Bitcoin’s price has started a fresh decline after encountering resistance at the $60,000 mark. Currently, BTC is on a downward trajectory and may potentially test the $57,650 support level.
As observed from the charts, Bitcoin struggled to break above the $60,000 resistance zone, forming a peak near $60,200 before starting its descent. The price dipped below the $58,500 support area, resulting in a breach of the 23.6% Fibonacci retracement level. Additionally, a critical bullish trend line at $59,700 was also broken, indicating a shift in market sentiment.
In terms of immediate levels, Bitcoin is currently trading below $59,000 and the 100 hourly Simple Moving Average. However, it remains above the 50% Fibonacci retracement level from the recent swing low to high. The next key resistance levels to watch out for are $58,800 and $59,500. A successful breach above $59,500 could lead to further upside potential, with the $60,000 mark acting as a significant resistance barrier.

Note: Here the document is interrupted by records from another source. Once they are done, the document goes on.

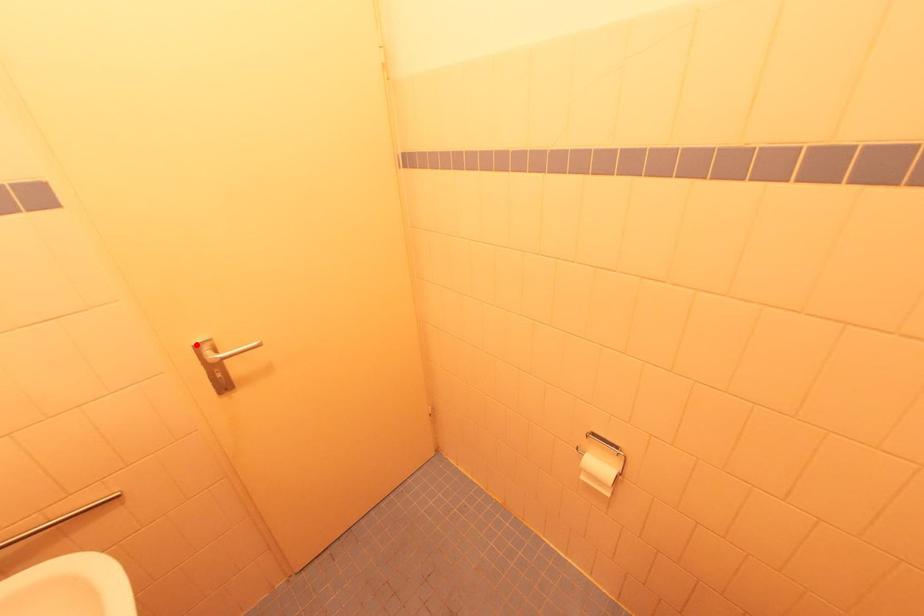
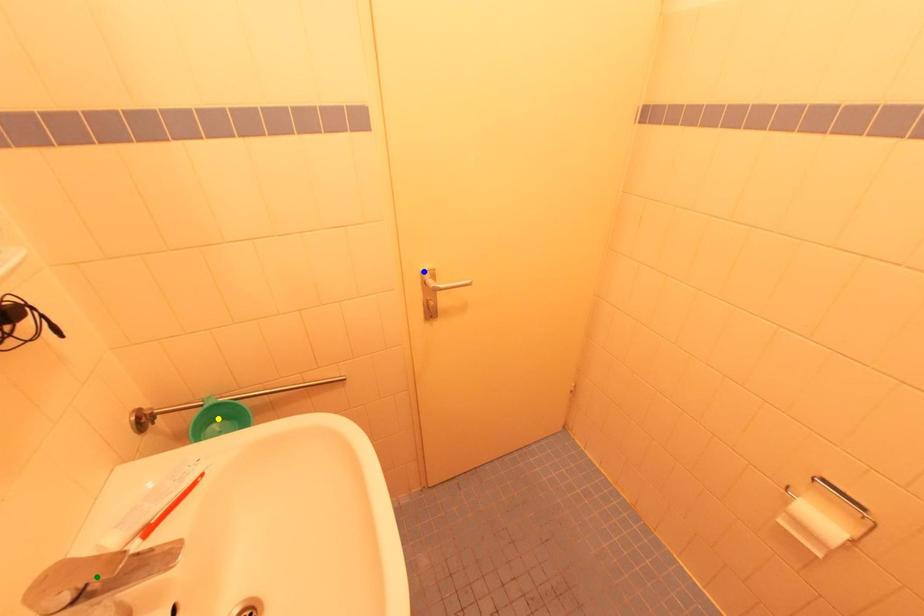
Question: I am providing you with two images of the same scene from different viewpoints. A red point is marked on the first image. You are given multiple points on the second image. Can you choose the point in image 2 that corresponds to the point in image 1?

Choices:
 (A) yellow point
 (B) green point
 (C) blue point

Answer: (C)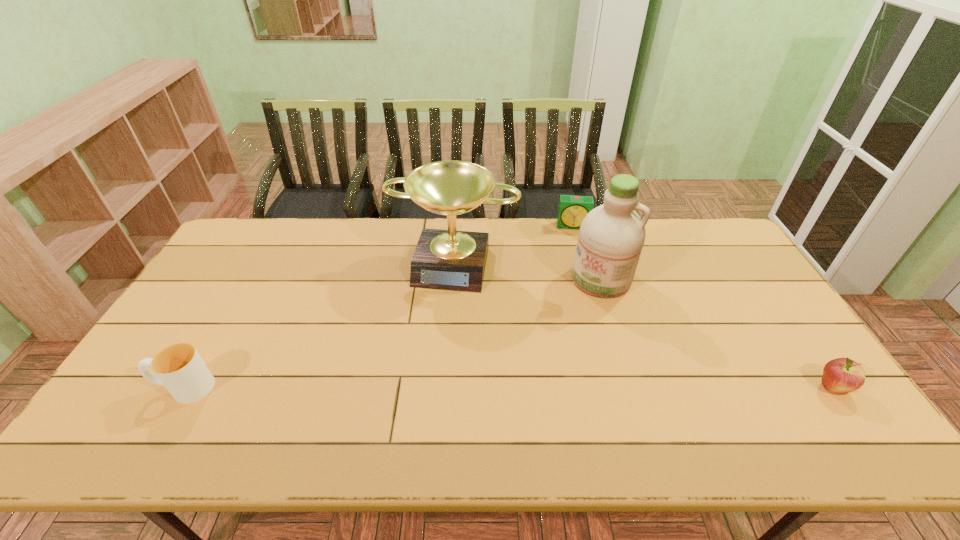
Locate an element on the screen. free spot on the desktop that is between the leftmost object and the apple and is positioned on the front-facing side of the second object from left to right is located at coordinates (422, 388).

Identify the location of vacant spot on the desktop that is between the cup and the rightmost object and is positioned on the front-facing side of the farthest object. The width and height of the screenshot is (960, 540). (587, 388).

Find the location of a particular element. The width and height of the screenshot is (960, 540). free spot on the desktop that is between the leftmost object and the rightmost object and is positioned on the front label of the cleansing agent is located at coordinates (528, 388).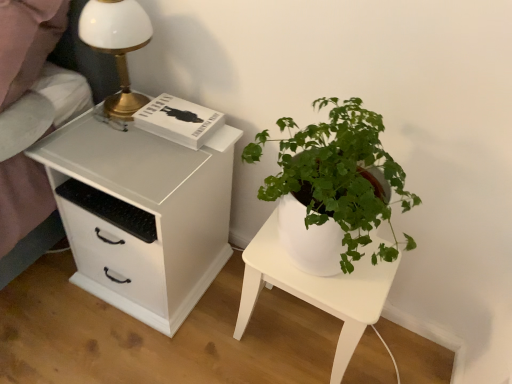
Identify the location of vacant location below white glossy nightstand at lower right (from a real-world perspective). (294, 332).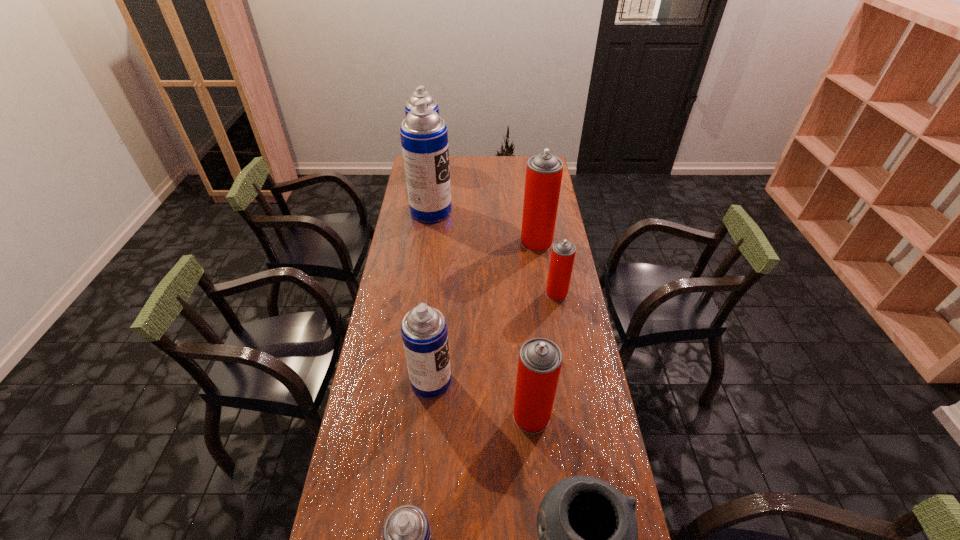
Locate an element on the screen. This screenshot has width=960, height=540. aerosol can that stands as the sixth closest to the smallest blue aerosol can is located at coordinates (420, 93).

The width and height of the screenshot is (960, 540). What are the coordinates of `aerosol can that is the sixth closest one to the fourth nearest object` in the screenshot? It's located at coord(420,93).

I want to click on the third closest blue aerosol can to the third nearest aerosol can, so click(420, 93).

Select which blue aerosol can appears as the third closest to the third farthest aerosol can. Please provide its 2D coordinates. Your answer should be formatted as a tuple, i.e. [(x, y)], where the tuple contains the x and y coordinates of a point satisfying the conditions above.

[(424, 332)]

Where is `the third closest red aerosol can to the black urn`? This screenshot has width=960, height=540. the third closest red aerosol can to the black urn is located at coordinates (544, 171).

Find the location of a particular element. This screenshot has height=540, width=960. red aerosol can that stands as the closest to the third farthest aerosol can is located at coordinates (563, 252).

The height and width of the screenshot is (540, 960). I want to click on vacant space that satisfies the following two spatial constraints: 1. on the label side of the second nearest red aerosol can; 2. on the left side of the third nearest blue aerosol can, so click(420, 294).

This screenshot has width=960, height=540. In order to click on vacant point that satisfies the following two spatial constraints: 1. on the back side of the biggest red aerosol can; 2. on the right side of the second biggest red aerosol can in this screenshot , I will do `click(516, 242)`.

Where is `free space that satisfies the following two spatial constraints: 1. on the label side of the third farthest blue aerosol can; 2. on the left side of the third nearest object`? The height and width of the screenshot is (540, 960). free space that satisfies the following two spatial constraints: 1. on the label side of the third farthest blue aerosol can; 2. on the left side of the third nearest object is located at coordinates (428, 416).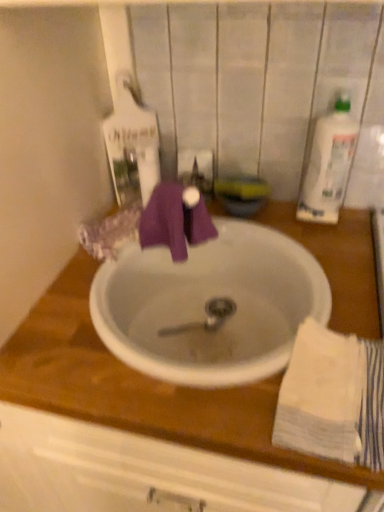
Question: Is white cotton towel at lower right oriented away from white ceramic sink at center?

Choices:
 (A) no
 (B) yes

Answer: (B)

Question: From a real-world perspective, is white cotton towel at lower right beneath white ceramic sink at center?

Choices:
 (A) yes
 (B) no

Answer: (B)

Question: From the image's perspective, is white cotton towel at lower right beneath white ceramic sink at center?

Choices:
 (A) yes
 (B) no

Answer: (A)

Question: Is white cotton towel at lower right behind white ceramic sink at center?

Choices:
 (A) no
 (B) yes

Answer: (A)

Question: From a real-world perspective, does white cotton towel at lower right stand above white ceramic sink at center?

Choices:
 (A) no
 (B) yes

Answer: (B)

Question: Is white cotton towel at lower right smaller than white ceramic sink at center?

Choices:
 (A) yes
 (B) no

Answer: (A)

Question: Are white plastic bottle at upper right and white cotton towel at lower right located far from each other?

Choices:
 (A) no
 (B) yes

Answer: (A)

Question: From a real-world perspective, is white plastic bottle at upper right physically above white cotton towel at lower right?

Choices:
 (A) yes
 (B) no

Answer: (A)

Question: Is white plastic bottle at upper right at the right side of white cotton towel at lower right?

Choices:
 (A) yes
 (B) no

Answer: (A)

Question: Considering the relative sizes of white plastic bottle at upper right and white cotton towel at lower right in the image provided, is white plastic bottle at upper right thinner than white cotton towel at lower right?

Choices:
 (A) yes
 (B) no

Answer: (A)

Question: Considering the relative positions of white plastic bottle at upper right and white cotton towel at lower right in the image provided, is white plastic bottle at upper right in front of white cotton towel at lower right?

Choices:
 (A) no
 (B) yes

Answer: (A)

Question: Is white plastic bottle at upper right looking in the opposite direction of white cotton towel at lower right?

Choices:
 (A) yes
 (B) no

Answer: (B)

Question: From the image's perspective, is white ceramic sink at center on top of white cotton towel at lower right?

Choices:
 (A) no
 (B) yes

Answer: (B)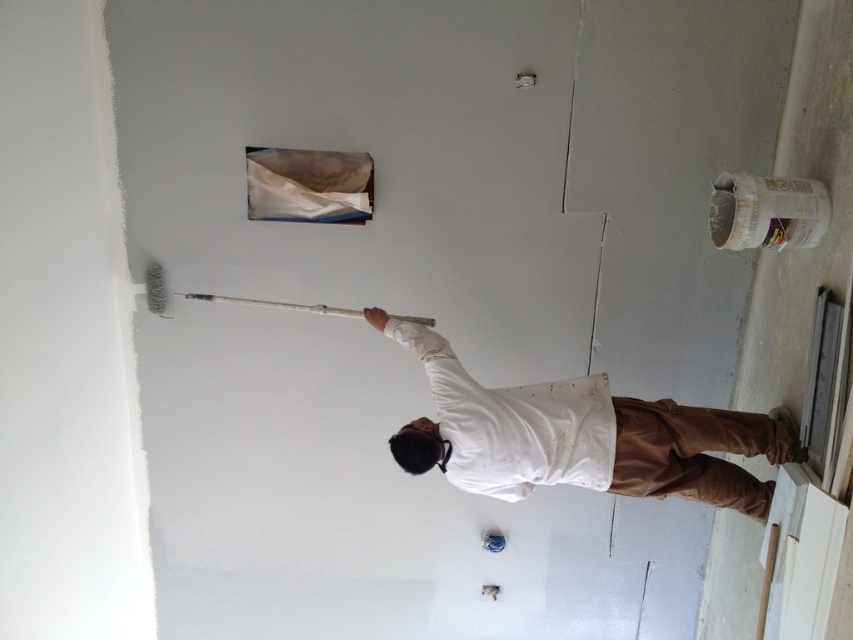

If Bitcoin fails to surpass the $58,800 resistance zone, the price may continue its downward trajectory. Immediate support lies at $58,000, followed by a major support level at $57,650. Further declines could potentially push the price towards the $57,000 zone and even the $55,500 support region. Traders should keep a close eye on these levels to gauge the future direction of Bitcoin’s price movement.
Based on the hourly MACD and RSI indicators, Bitcoin is currently showing bearish signals. The MACD is gaining momentum in the bearish zone, while the RSI for BTC/USD is below the 50 level, indicating a potential continuation of the downward trend.
The recent price action of Bitcoin suggests a bearish outlook, with significant resistance levels ahead. Traders and investors should closely monitor the key support and resistance levels mentioned to make informed decisions in the volatile cryptocurrency market.